**Document passage:**
+--

Nice growth! It is coming along swimmingly....and what a stunning Betta~


----------



## skiboarder72 (Oct 13, 2006)

got the water tested today

pH: 7
Ammonia: 0 ppm
Nitrite: .1ppm
Nitrate: 20ppm
GH: 180ppm
KH: 120ppm
Co2: 20ppm

Look good to me 

Did a little substrate change today... seachem onyx... pix will be up soon as soon as this water clears up!


----------



## LoJack (Oct 10, 2006)

what is the purpose of the bubble ladder?


----------



## skiboarder72 (Oct 13, 2006)

LoJack said:


> what is the purpose of the bubble ladder?


to make something fun to look at of course!

actually thats true, and it disolves your co2 into the water


----------



## skiboarder72 (Oct 13, 2006)

Big update today:

I couldn't resist the $7 seachem onyx sand on clearance at petsmart... Bought a 7kg bag and used some of it to cover the top of my substrate. I love the new look, it really gives great contrast with the bright green plants. It took awhile to brush all the sand off all the angry plants but I love the results (and the plants will too  ) . I also stole some driftwood from my girlfreinds house and it looks great (see the new corner peices). I think it gives the tank a really nice natural look. Anyways I took some new pix and everything. Its really starting to shape up now if you look at the difference between this and the first picture


----------



## organic sideburns (Dec 22, 2005)

tank looks great, the sand really makes a diff. and the plants look very healthy, cant wait to watch them all grow in!

updates looking sharp

oh and how'd you take that 4th pic, the pic of your tank with a weird angle?
I have a 46 gal bow and need all the help I can get with taking pics of bowfronted tanks!


----------



## SunkShip (Oct 29, 2004)

The tank looks really good with the onyx sand and I can't wait till the plants fill in. What a happy betta!


----------



## CardBoardBoxProcessor (Sep 17, 2006)

I am glad you removed the clown puke. Looks nice and I bet your Betta is in heaven. My betta was in heaven but now he looks like he is getting old and depressed.He also looks like he might be sick. I want to give him a good run about in my 72 gallon but If he is sick I don't want him spreading it. It looks like a scrap or something on his head.

+--

(Collection entries)
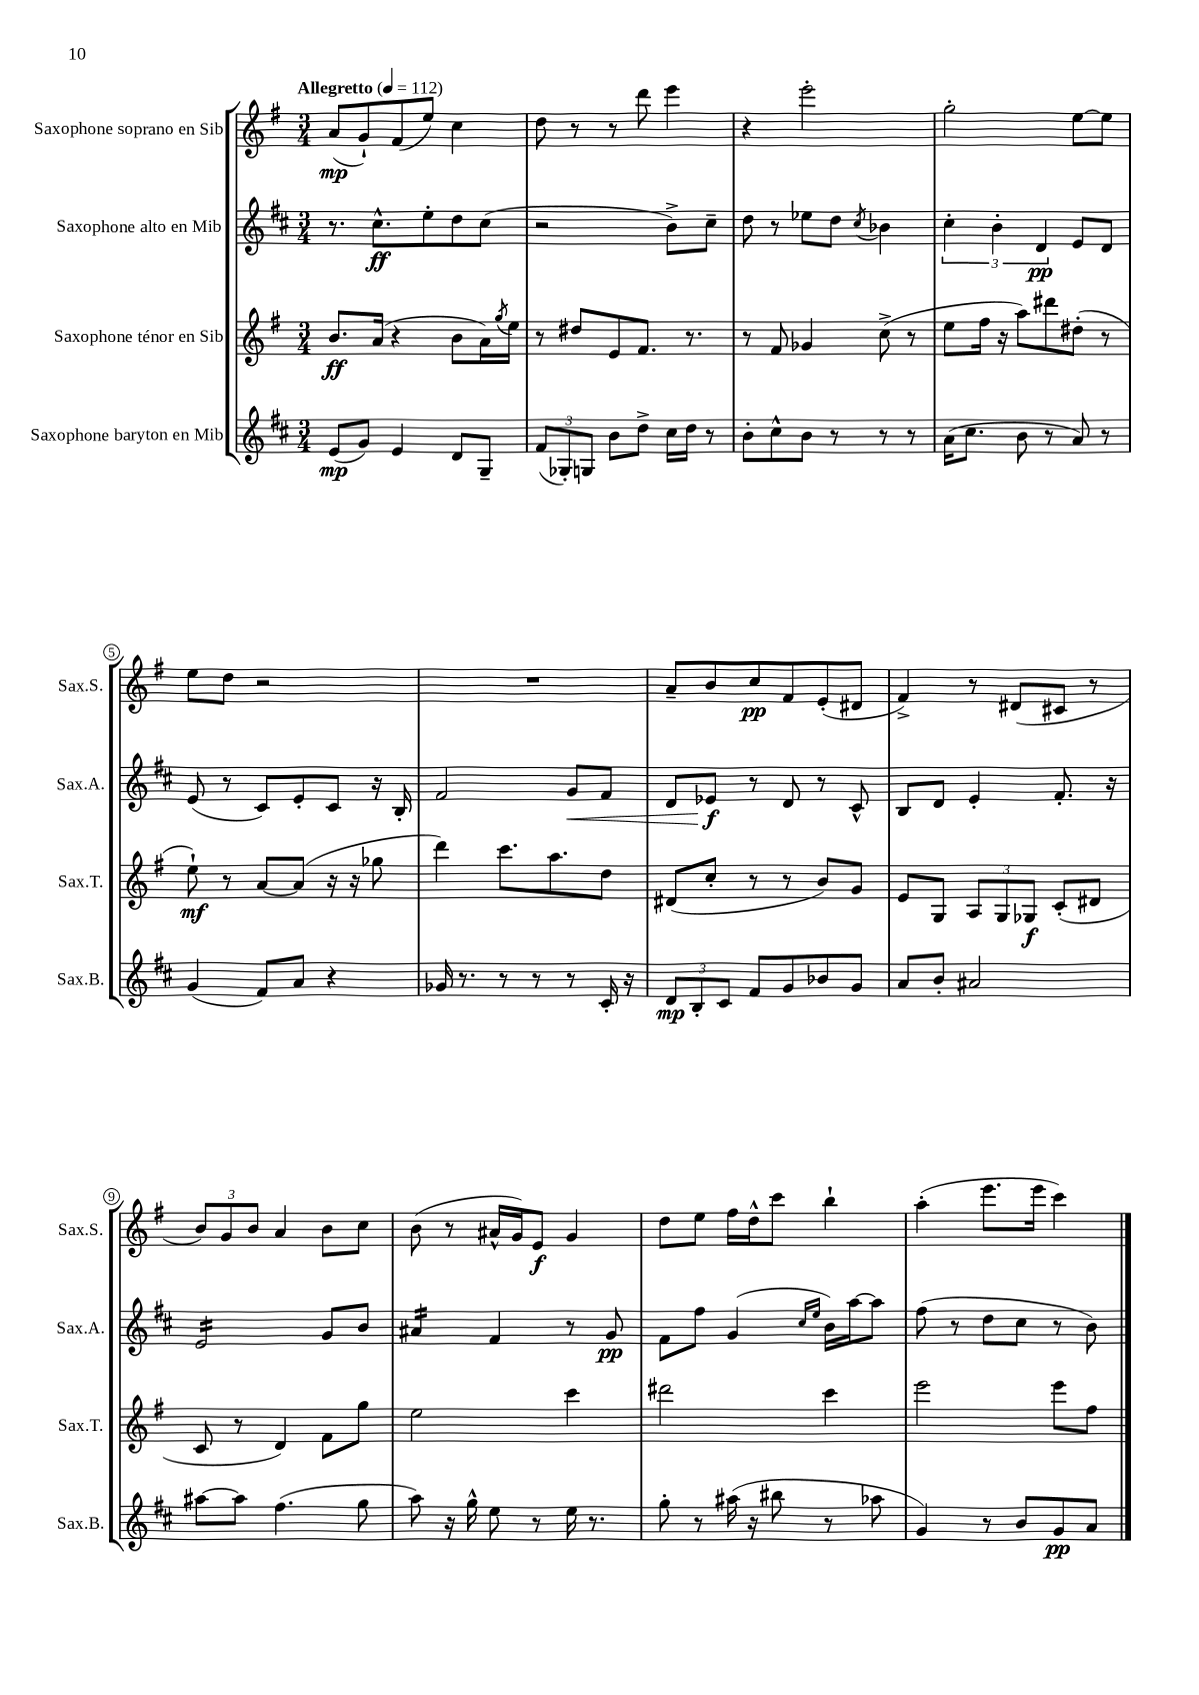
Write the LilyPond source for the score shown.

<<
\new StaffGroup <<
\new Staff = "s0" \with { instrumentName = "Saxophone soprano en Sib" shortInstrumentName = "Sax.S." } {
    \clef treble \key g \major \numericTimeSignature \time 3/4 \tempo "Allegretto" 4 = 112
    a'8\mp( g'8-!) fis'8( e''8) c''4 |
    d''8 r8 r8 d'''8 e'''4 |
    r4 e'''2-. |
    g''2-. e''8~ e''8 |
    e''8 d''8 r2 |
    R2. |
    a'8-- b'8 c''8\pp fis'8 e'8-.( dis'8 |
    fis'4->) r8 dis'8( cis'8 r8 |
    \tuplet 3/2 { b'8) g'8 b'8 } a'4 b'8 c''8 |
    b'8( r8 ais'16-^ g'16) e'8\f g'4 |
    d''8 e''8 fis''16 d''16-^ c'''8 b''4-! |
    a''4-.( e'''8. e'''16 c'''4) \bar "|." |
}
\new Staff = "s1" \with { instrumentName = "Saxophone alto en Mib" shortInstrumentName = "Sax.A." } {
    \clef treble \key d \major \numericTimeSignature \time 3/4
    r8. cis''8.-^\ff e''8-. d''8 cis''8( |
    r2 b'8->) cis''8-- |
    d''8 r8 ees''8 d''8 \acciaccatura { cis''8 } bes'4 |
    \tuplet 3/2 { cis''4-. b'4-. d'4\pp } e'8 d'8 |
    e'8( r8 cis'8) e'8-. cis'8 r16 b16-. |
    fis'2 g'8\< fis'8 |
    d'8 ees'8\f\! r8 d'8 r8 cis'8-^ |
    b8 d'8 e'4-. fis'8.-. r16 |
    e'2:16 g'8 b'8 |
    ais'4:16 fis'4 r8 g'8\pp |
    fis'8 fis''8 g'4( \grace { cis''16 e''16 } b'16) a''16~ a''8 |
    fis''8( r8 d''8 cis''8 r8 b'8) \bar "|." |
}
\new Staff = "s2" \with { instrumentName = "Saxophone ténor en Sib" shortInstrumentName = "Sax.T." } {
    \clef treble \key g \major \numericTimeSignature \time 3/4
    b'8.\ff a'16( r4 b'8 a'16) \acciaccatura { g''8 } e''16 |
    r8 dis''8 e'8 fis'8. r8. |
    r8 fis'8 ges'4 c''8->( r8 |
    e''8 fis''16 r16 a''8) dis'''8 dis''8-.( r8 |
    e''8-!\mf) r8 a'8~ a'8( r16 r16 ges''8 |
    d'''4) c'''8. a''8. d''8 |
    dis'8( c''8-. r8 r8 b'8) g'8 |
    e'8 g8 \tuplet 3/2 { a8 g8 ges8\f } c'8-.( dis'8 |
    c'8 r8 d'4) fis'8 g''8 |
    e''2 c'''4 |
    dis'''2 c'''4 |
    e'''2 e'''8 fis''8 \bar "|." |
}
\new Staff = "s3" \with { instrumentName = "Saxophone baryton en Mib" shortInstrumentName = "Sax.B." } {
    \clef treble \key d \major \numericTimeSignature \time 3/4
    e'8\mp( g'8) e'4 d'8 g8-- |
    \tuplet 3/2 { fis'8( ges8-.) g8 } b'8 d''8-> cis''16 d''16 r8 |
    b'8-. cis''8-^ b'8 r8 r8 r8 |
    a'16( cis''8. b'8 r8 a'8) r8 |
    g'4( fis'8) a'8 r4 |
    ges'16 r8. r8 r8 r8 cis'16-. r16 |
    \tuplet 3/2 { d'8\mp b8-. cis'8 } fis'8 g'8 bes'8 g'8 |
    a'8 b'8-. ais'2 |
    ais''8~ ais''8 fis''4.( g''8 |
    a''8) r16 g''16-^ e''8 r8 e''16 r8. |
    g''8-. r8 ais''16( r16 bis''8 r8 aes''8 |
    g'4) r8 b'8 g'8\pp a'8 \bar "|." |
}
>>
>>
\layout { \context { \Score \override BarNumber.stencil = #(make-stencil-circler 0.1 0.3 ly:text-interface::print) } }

+--

**Written tasks:**
[1] In the aquarium forum thread, what nitrate reading did the water test show?
[2] Echo the aquarium forum thread verbatim between "got the water" and "water clears up!", inclusive.

**Solutions to each task:**
[1] 20 ppm

[2]
got the water tested today

pH: 7
Ammonia: 0 ppm
Nitrite: .1ppm
Nitrate: 20ppm
GH: 180ppm
KH: 120ppm
Co2: 20ppm

Look good to me 

Did a little substrate change today... seachem onyx... pix will be up soon as soon as this water clears up!